At Michigan State University, Martin earned an M.A. and Ph.D. in History (1973). Then he began a thirty-four-year career as a professor at Wellesley College in Massachusetts. At Wellesley, he assisted in pioneering the newly-emerging Africana Studies Department and continued to teach within that discipline until his retirement in 2007.

Before Wellesley, Martin had taught at the University of Michigan-Flint, the Cipriani Labour College in Trinidad, and Saint Mary’s College, also in Trinidad. He was a visiting professor at Brown University, Brandeis University, the University of Minnesota, and Colorado College and took on the role of research fellow at the University of West Indies, Trinidad.

Martin’s articles have appeared in The Journal of Caribbean History, The Journal of American History, and The American Historical Review. In addition to writing and teaching, Martin also was a longtime board member for the Journal of African American History.

Throughout his life, Anthony Martin (better known as Tony Martin) authored and edited a total of fourteen books. Considered a principal scholar on the literary works of Marcus Garvey, professor Martin produced one of his most important titles in 1976, Race First: The Ideological and Organizational Struggles of Marcus Garvey and the Universal Negro Improvement Association. He would follow up with his 1983 Literary Garveyism: Garvey Black Arts, and the Harlem Renaissance. The latter publication was particularly important because it familiarized its audience with noteworthy contributions that Garveyism had toward the New Negro Literary renaissance of the 1920s.

▶ [PROBLEMS TO WORK ON]:
A. Extract the stretch of the Tony Martin biography from "At Michigan State" through "retirement in 2007.", copying it word for word.
B. Continue the biography of Tony Martin, starting right after its last sentence.

▶ [DATA SECTION]:
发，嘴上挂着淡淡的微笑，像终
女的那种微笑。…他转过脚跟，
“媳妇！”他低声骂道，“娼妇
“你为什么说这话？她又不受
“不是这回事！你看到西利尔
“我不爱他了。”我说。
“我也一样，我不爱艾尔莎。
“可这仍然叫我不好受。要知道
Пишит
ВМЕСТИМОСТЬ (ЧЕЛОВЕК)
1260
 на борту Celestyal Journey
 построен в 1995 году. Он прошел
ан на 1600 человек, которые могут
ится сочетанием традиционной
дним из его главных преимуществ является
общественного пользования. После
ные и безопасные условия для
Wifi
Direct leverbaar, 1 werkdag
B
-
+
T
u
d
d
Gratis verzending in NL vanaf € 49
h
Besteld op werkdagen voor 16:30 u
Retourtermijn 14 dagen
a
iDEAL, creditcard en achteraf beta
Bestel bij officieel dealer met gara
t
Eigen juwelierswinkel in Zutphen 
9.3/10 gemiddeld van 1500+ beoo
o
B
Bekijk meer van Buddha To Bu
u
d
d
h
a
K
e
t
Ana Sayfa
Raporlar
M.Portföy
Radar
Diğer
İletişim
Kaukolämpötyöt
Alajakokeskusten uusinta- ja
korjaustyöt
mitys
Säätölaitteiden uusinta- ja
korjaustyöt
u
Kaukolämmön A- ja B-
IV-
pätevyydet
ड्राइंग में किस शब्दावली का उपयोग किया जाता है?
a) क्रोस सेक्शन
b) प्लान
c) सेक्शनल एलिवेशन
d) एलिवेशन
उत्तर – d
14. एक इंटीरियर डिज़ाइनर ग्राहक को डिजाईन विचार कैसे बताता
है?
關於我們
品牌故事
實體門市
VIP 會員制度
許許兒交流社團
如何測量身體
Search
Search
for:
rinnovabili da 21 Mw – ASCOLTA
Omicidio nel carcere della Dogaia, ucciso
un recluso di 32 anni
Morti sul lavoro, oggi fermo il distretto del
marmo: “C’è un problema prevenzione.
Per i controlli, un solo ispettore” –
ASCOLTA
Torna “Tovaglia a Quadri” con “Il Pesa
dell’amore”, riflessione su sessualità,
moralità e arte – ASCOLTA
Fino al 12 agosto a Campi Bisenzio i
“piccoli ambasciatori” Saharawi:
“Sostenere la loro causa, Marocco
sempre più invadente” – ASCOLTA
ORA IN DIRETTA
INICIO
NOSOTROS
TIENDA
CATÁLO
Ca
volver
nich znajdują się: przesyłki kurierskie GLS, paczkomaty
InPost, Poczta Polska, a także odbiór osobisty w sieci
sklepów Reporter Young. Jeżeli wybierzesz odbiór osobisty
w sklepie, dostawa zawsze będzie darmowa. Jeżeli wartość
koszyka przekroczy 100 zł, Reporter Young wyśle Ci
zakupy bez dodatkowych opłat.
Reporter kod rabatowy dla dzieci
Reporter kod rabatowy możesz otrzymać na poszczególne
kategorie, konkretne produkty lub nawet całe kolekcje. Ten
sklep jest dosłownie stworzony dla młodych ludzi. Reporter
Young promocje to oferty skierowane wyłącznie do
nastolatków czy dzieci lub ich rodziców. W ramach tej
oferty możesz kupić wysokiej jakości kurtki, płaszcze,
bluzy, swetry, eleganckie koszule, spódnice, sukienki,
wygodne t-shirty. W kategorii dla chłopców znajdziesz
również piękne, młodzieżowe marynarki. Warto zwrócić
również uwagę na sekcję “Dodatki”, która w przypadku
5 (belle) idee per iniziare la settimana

▶ [SET OF ANSWERS]:
A.
At Michigan State University, Martin earned an M.A. and Ph.D. in History (1973). Then he began a thirty-four-year career as a professor at Wellesley College in Massachusetts. At Wellesley, he assisted in pioneering the newly-emerging Africana Studies Department and continued to teach within that discipline until his retirement in 2007.

B.
Martin’s other works include The Poetical Works of Marcus Garvey (1983); Marcus Garvey, Hero: A First Biography (1983); African Fundamentalism: A literary and Cultural Anthology of Garvey’s Harlem Renaissance (1983); and The Pan-African Connection: From Slavery to Garvey and Beyond (1983). In 2007 he published two biographies of Garvey’s first wife, Amy Ashwood-Garvey: Pan Africanist, Feminist, and Mrs. Marcus Garvey’s No. 1 or A Tale of Two Amies. His last work, Caribbean History: From Pre-colonial Origins to the Present, appeared in 2012.

Professor Anthony Martin died on January 17, 2013, at West Shore Private Medical Hospital in Cocorite, Trinidad. He was seventy, and his cause of death remains undisclosed. He is survived by ex-wife Dr. Paloma Mohammed, a son Shabaka, his nieces, and other family members who reside in the United Kingdom.